かつてはファミリー向けのビジネスをしていたWWEですが、現在はファミリーが気軽に楽しめるコンテンツではなくなりました。時代の変化を生み出したのは、親会社TKOです。
かつてWWEを仕切っていたビンスはファミリー層を非常に重視し、ショーのチケット価格もコア層である観客たちが気軽に楽しめる水準でした。しかし、彼が主導して2024年にUFCの親会社エンデバーに団体を売却し、親会社TKOの傘下企業となった後はチケット価格が一気に高騰。今や、庶民が気軽に購入できるような金額ではなくなりました。
レッスルマニア41のチケット価格は過去最高レベルの高額で、アリーナの最前列は5万ドル(約740万円)。両国国技館で行われる日本ツアーでも、アリーナ席が5万円、スタンドS席が3万円、マス席は7万円という価格設定です。先日、TKOのマーク・シャピーロCOOが「ビンス体制ではチケット収益の最大化が不十分だった。もっと価格を上昇させる余地はある」と発言したことで、一部のファンから批判の声が上がっていました。
この状況は、選手たちにとっても必ずしも良いものとは言えません。ランディ・オートンがレッスルマニア41のチケット価格のインフレに「恥ずかしい」とコメントしたように、かつてWWEで活躍したマット・ハーディーもTKOの方針を疑問視しています。
ビンスだって、できるだけ金を稼ぎたかったんだ。それは間違いない。でも、TKOほど多角的ではなかったね。
ジョン・シナの引退試合の舞台がワシントンDCに決まった件も、どうなんだろう?本来なら、彼自身も慣れ親しんだ土地でやりたかったと思うけど、結局はワシントンが何処よりも開催費用を負担してくれるからワシントンでやることになったらしい。
ビンスはもっとファミリー向けのビジネスをしていたよね。親子でショーを観戦してほしいと考えていたし、「観客から可能な限り搾り取ってやろう」なんて思っていなかったよ。彼なりに、妥当な金額を設定して会場を埋めていたんだ。親たちに、子どもを連れてきてもらいたかったんだよね。
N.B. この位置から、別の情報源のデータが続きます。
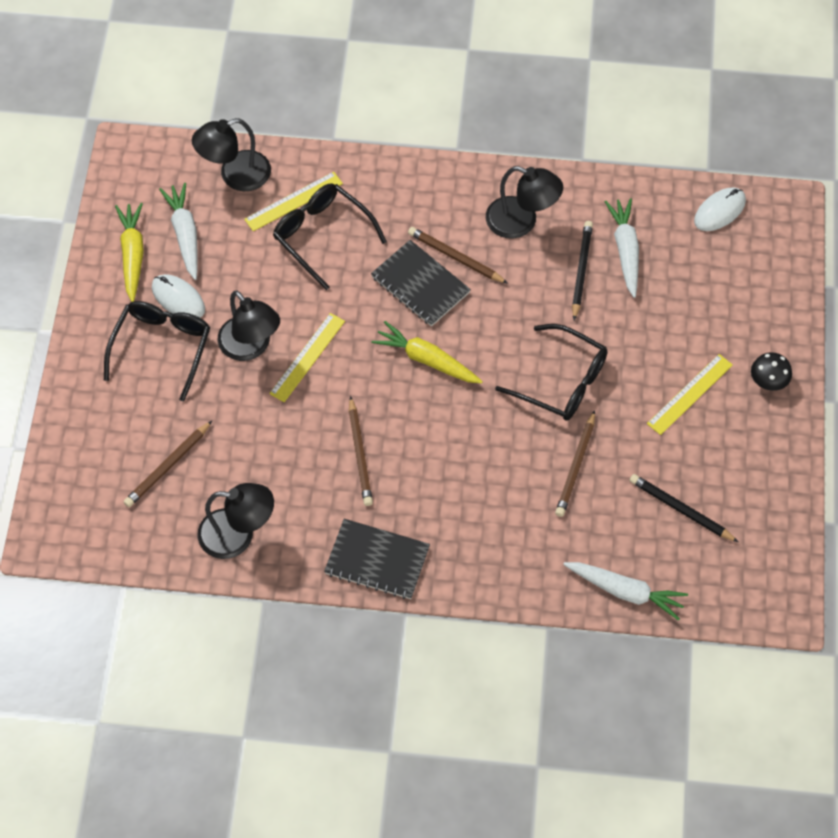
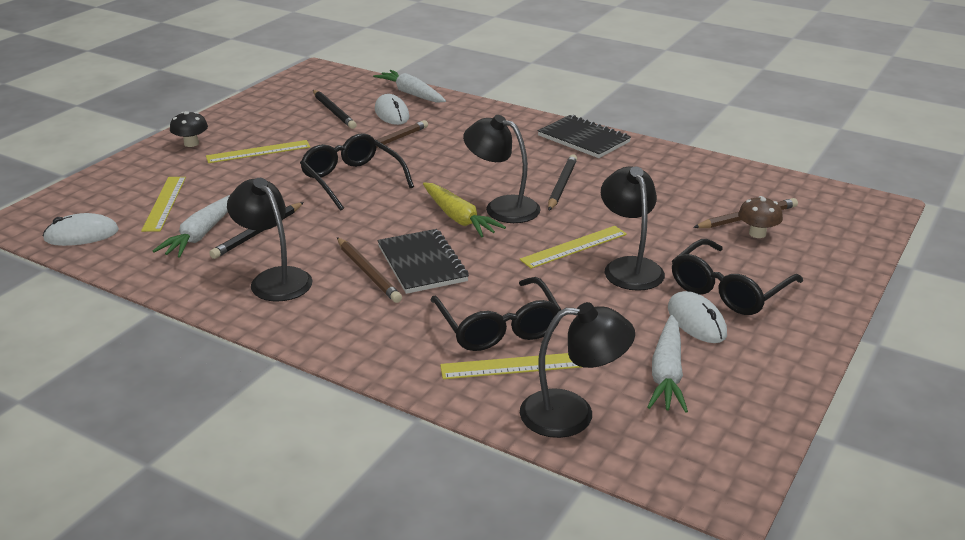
camera: 155 degrees left, 30 degrees down
(132, 255) = (742, 373): yellow carrot -> none
(154, 442) = (757, 233): none -> brown mushroom
(238, 535) = (695, 172): black lamp -> black lamp (502, 207)
(360, 454) = (561, 185): brown pencil -> black pencil
(615, 532) = (391, 113): none -> white mouse
(696, 278) = (164, 203): none -> yellow ruler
過激なAttitude EraからPG Eraに移行したもの、コンテンツの内容をゆるくして子どもたちを引き込むためだった。子どもが「行きたい!」と言えば、親が連れて行く。それがWWEのビジネスだったんだよ。
でも、TKOは利益の最大化だけを追求しているように見える。今のWWEは絶好調だから、この高級路線もうまくいってる。だからこそ、クリエイティブを最高の状態に保ち続けなければならないんだ。観客が高額を払ってでも見たいと思う魅力的なストーリーやキャラクターを作らなければならない。もしそうでなければ大問題になるだろう。
今は心配ないよ。ファンは今のWWEに熱狂していて高額でもチケットを買う気でいる。ただ、数年後にこの勢いを維持できるかは分からない。2年後、3年後、この戦略が裏目に出る可能性もある。今後の推移を見守るのは非常に興味深いね。
富裕層は、高額なチケットを買うのに躊躇しません。しかし、普段NetflixなどでWWEの番組を楽しんでいる世界中の子どもたちが、どんなに望んでもショーを現地観戦できないような状況は、ビンスにとっても喜ばしいものとは言えないでしょう。WWEは変わりつつあります。